Records provided:
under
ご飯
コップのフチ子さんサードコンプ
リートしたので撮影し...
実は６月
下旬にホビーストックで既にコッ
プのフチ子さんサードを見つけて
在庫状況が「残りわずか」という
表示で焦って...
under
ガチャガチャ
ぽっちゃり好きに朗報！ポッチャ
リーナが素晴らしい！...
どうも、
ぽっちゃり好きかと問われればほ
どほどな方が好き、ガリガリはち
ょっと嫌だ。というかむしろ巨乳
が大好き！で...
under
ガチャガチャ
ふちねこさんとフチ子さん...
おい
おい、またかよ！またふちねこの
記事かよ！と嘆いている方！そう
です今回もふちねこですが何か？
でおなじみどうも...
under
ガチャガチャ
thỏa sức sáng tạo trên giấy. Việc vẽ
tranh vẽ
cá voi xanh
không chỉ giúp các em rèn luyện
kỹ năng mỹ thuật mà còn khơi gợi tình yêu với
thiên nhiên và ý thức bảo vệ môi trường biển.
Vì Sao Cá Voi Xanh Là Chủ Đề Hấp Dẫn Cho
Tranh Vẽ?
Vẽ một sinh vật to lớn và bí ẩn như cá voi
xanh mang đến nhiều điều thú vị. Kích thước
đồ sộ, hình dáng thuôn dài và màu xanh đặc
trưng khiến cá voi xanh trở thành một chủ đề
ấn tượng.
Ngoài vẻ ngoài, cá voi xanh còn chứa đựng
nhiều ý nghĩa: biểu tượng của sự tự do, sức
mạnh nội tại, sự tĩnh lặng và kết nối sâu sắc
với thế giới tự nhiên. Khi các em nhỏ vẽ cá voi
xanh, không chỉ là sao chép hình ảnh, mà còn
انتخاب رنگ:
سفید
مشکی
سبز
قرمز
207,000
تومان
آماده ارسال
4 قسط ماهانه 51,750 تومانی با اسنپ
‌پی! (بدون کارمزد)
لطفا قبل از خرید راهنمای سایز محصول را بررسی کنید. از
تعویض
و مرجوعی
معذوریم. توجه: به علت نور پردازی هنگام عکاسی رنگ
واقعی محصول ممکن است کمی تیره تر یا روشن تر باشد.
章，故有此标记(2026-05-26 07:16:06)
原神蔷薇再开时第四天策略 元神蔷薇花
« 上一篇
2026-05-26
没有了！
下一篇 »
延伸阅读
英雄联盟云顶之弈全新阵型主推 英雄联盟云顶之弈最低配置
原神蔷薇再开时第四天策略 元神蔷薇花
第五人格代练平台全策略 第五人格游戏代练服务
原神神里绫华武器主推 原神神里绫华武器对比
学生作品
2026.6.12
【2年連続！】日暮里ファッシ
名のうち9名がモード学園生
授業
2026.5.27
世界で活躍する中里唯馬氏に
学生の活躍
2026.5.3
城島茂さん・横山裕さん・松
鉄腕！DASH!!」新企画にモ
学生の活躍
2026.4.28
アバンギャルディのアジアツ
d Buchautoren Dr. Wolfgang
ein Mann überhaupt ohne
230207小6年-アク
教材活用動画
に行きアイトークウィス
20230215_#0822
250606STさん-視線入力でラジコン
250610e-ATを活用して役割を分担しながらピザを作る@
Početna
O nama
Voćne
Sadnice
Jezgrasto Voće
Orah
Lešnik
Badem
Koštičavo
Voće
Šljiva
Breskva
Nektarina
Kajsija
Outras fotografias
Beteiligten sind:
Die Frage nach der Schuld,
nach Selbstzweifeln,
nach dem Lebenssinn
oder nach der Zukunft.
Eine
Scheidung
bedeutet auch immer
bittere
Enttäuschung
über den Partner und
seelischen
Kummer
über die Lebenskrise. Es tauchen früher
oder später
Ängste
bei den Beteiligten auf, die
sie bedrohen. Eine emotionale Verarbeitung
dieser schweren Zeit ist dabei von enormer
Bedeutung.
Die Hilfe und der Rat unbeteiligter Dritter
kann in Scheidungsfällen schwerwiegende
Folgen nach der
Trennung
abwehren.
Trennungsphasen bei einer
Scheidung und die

Instructions for the task: Can you reproduce every line of the items above again, unchanged and in their original order?

Expected answer:
under
ご飯
コップのフチ子さんサードコンプ
リートしたので撮影し...
実は６月
下旬にホビーストックで既にコッ
プのフチ子さんサードを見つけて
在庫状況が「残りわずか」という
表示で焦って...
under
ガチャガチャ
ぽっちゃり好きに朗報！ポッチャ
リーナが素晴らしい！...
どうも、
ぽっちゃり好きかと問われればほ
どほどな方が好き、ガリガリはち
ょっと嫌だ。というかむしろ巨乳
が大好き！で...
under
ガチャガチャ
ふちねこさんとフチ子さん...
おい
おい、またかよ！またふちねこの
記事かよ！と嘆いている方！そう
です今回もふちねこですが何か？
でおなじみどうも...
under
ガチャガチャ
thỏa sức sáng tạo trên giấy. Việc vẽ
tranh vẽ
cá voi xanh
không chỉ giúp các em rèn luyện
kỹ năng mỹ thuật mà còn khơi gợi tình yêu với
thiên nhiên và ý thức bảo vệ môi trường biển.
Vì Sao Cá Voi Xanh Là Chủ Đề Hấp Dẫn Cho
Tranh Vẽ?
Vẽ một sinh vật to lớn và bí ẩn như cá voi
xanh mang đến nhiều điều thú vị. Kích thước
đồ sộ, hình dáng thuôn dài và màu xanh đặc
trưng khiến cá voi xanh trở thành một chủ đề
ấn tượng.
Ngoài vẻ ngoài, cá voi xanh còn chứa đựng
nhiều ý nghĩa: biểu tượng của sự tự do, sức
mạnh nội tại, sự tĩnh lặng và kết nối sâu sắc
với thế giới tự nhiên. Khi các em nhỏ vẽ cá voi
xanh, không chỉ là sao chép hình ảnh, mà còn
انتخاب رنگ:
سفید
مشکی
سبز
قرمز
207,000
تومان
آماده ارسال
4 قسط ماهانه 51,750 تومانی با اسنپ
‌پی! (بدون کارمزد)
لطفا قبل از خرید راهنمای سایز محصول را بررسی کنید. از
تعویض
و مرجوعی
معذوریم. توجه: به علت نور پردازی هنگام عکاسی رنگ
واقعی محصول ممکن است کمی تیره تر یا روشن تر باشد.
章，故有此标记(2026-05-26 07:16:06)
原神蔷薇再开时第四天策略 元神蔷薇花
« 上一篇
2026-05-26
没有了！
下一篇 »
延伸阅读
英雄联盟云顶之弈全新阵型主推 英雄联盟云顶之弈最低配置
原神蔷薇再开时第四天策略 元神蔷薇花
第五人格代练平台全策略 第五人格游戏代练服务
原神神里绫华武器主推 原神神里绫华武器对比
学生作品
2026.6.12
【2年連続！】日暮里ファッシ
名のうち9名がモード学園生
授業
2026.5.27
世界で活躍する中里唯馬氏に
学生の活躍
2026.5.3
城島茂さん・横山裕さん・松
鉄腕！DASH!!」新企画にモ
学生の活躍
2026.4.28
アバンギャルディのアジアツ
d Buchautoren Dr. Wolfgang
ein Mann überhaupt ohne
230207小6年-アク
教材活用動画
に行きアイトークウィス
20230215_#0822
250606STさん-視線入力でラジコン
250610e-ATを活用して役割を分担しながらピザを作る@
Početna
O nama
Voćne
Sadnice
Jezgrasto Voće
Orah
Lešnik
Badem
Koštičavo
Voće
Šljiva
Breskva
Nektarina
Kajsija
Outras fotografias
Beteiligten sind:
Die Frage nach der Schuld,
nach Selbstzweifeln,
nach dem Lebenssinn
oder nach der Zukunft.
Eine
Scheidung
bedeutet auch immer
bittere
Enttäuschung
über den Partner und
seelischen
Kummer
über die Lebenskrise. Es tauchen früher
oder später
Ängste
bei den Beteiligten auf, die
sie bedrohen. Eine emotionale Verarbeitung
dieser schweren Zeit ist dabei von enormer
Bedeutung.
Die Hilfe und der Rat unbeteiligter Dritter
kann in Scheidungsfällen schwerwiegende
Folgen nach der
Trennung
abwehren.
Trennungsphasen bei einer
Scheidung und die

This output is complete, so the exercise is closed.